Participation in the Delphi survey was voluntary. Potential participants were invited via professional mailing lists and received information about the study objectives, procedures, and data handling. Completion of the anonymous online questionnaire (administered via Google Forms) was considered as informed consent. No personally identifiable information was collected at any stage. Institutional Review Board Statement: CEIC Sant Joan d’Alacant (20/041) on 8th January 2021.
Results
The study included 494 clinicians, GPs (280, 56.7%) and urologists (214, 43.3%) (Table 1). The sample included 228 men (46.2%) and 257 women (52%), with a median age of 49 years (IQR: 35.8–58) and a median of 22 years of professional experience (IQR: 10–30). Most of the surveyed clinicians had received formal education regarding the PSA test (303, 61.3%). Most of the surveyed clinicians worked in the public sector (470, 95%): the urologists all worked in a hospital setting while the GPs worked in primary care centres.
Evaluation of the differences in clinicians’ opinions regarding opportunistic PCa screening and PSA testing according to relevant variables
Participants expressed differing opinions regarding opportunistic PCa screening and PSA testing, according to sociodemographic variables (Table 1).
Men stated that were more likely to recommend the PSA test to their relatives than women (66.9% vs. 54.4%, p = 0.012), although there were no significant differences by sex in terms of concern about missing PCa, perceived importance of PCa screening, or perceived usefulness of the PSA test. Participants with more years of practice expressed significantly greater concern about not detecting PCa (median 23 years vs. 16 years; p = 0.016). Those who had previously received formal education about the PSA test were significantly less concerned about missing PCa (73.1% vs. 87.8%, p = 0.001) and considered the PSA test less useful for diagnosis (63.4% vs. 48.7%, p = 0.007). Urologists were significantly more likely than general practitioners to rate PCa screening as important (97.2% vs. 83.2%, p < 0.001), to consider the PSA test useful (96% vs. 44.4%, p < 0.001), and to state that they would recommend it to their relatives (90.4% vs. 44%, p < 0.001).

ASSIGNED TASK 1 ::
Print the passage on PSA testing word for word, everything from "Participation in the" down to "8th January 2021.".
ASSIGNED TASK 2 ::
State whether each statement agrees with the passage on PSA testing, answering yes or no and quoting the deciding words: (a) The online questionnaire was administered via Google Forms. (b) The urologists in the study worked in primary care centres. (c) Clinicians who had received formal education about the PSA test were more concerned about missing PCa.

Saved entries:

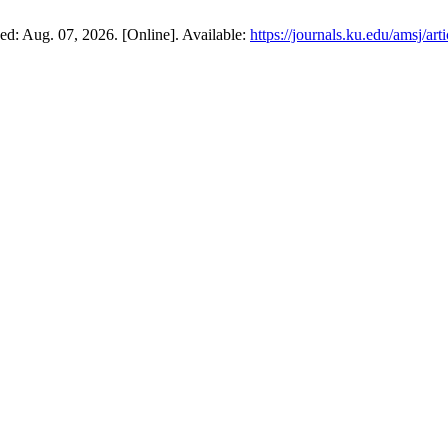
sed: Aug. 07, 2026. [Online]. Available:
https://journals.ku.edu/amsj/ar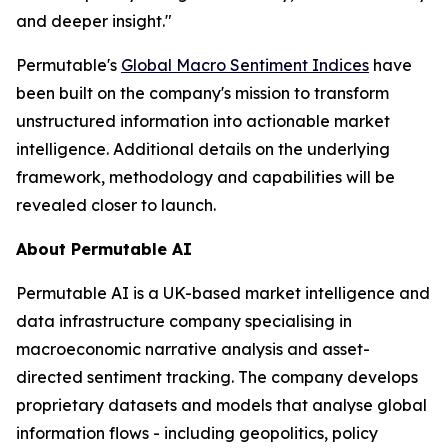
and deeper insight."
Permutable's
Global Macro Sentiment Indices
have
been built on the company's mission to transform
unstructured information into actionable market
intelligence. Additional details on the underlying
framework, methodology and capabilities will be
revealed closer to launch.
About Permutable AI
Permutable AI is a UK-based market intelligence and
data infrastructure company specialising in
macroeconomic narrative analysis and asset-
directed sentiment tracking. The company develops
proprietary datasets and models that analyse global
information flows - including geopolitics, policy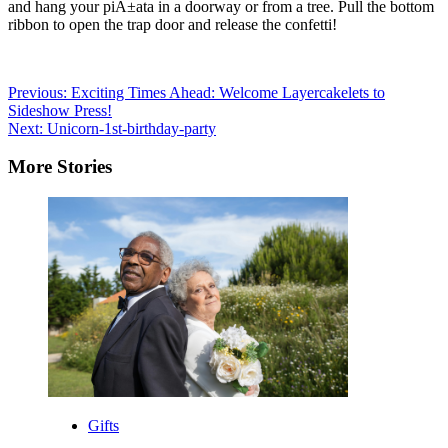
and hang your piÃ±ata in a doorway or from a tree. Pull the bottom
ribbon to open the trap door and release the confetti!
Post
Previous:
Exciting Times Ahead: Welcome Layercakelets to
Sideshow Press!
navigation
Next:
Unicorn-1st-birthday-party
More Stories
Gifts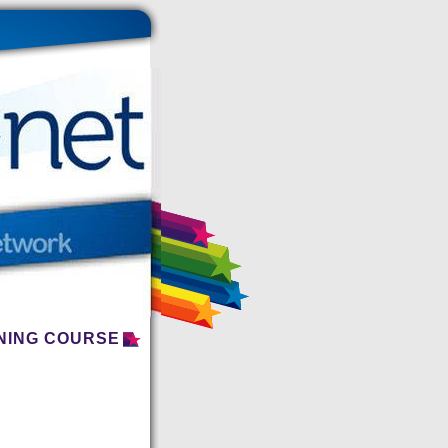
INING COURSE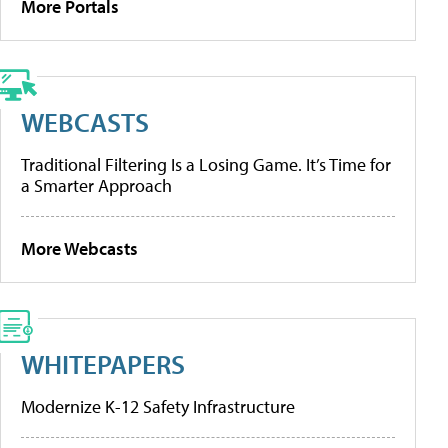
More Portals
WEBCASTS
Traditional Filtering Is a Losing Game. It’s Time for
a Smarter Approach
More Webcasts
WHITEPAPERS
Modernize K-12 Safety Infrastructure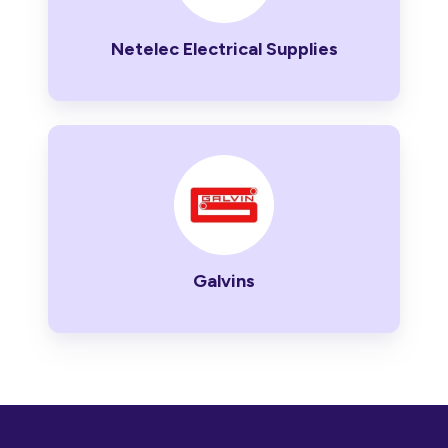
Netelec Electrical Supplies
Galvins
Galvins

WRITTEN RESPONSE 1 ::
Participation in the Delphi survey was voluntary. Potential participants were invited via professional mailing lists and received information about the study objectives, procedures, and data handling. Completion of the anonymous online questionnaire (administered via Google Forms) was considered as informed consent. No personally identifiable information was collected at any stage. Institutional Review Board Statement: CEIC Sant Joan d’Alacant (20/041) on 8th January 2021.

WRITTEN RESPONSE 2 ::
(a) Yes: "administered via Google Forms"
(b) No: "the urologists all worked in a hospital setting while the GPs worked in primary care centres"
(c) No: "Those who had previously received formal education about the PSA test were significantly less concerned about missing PCa"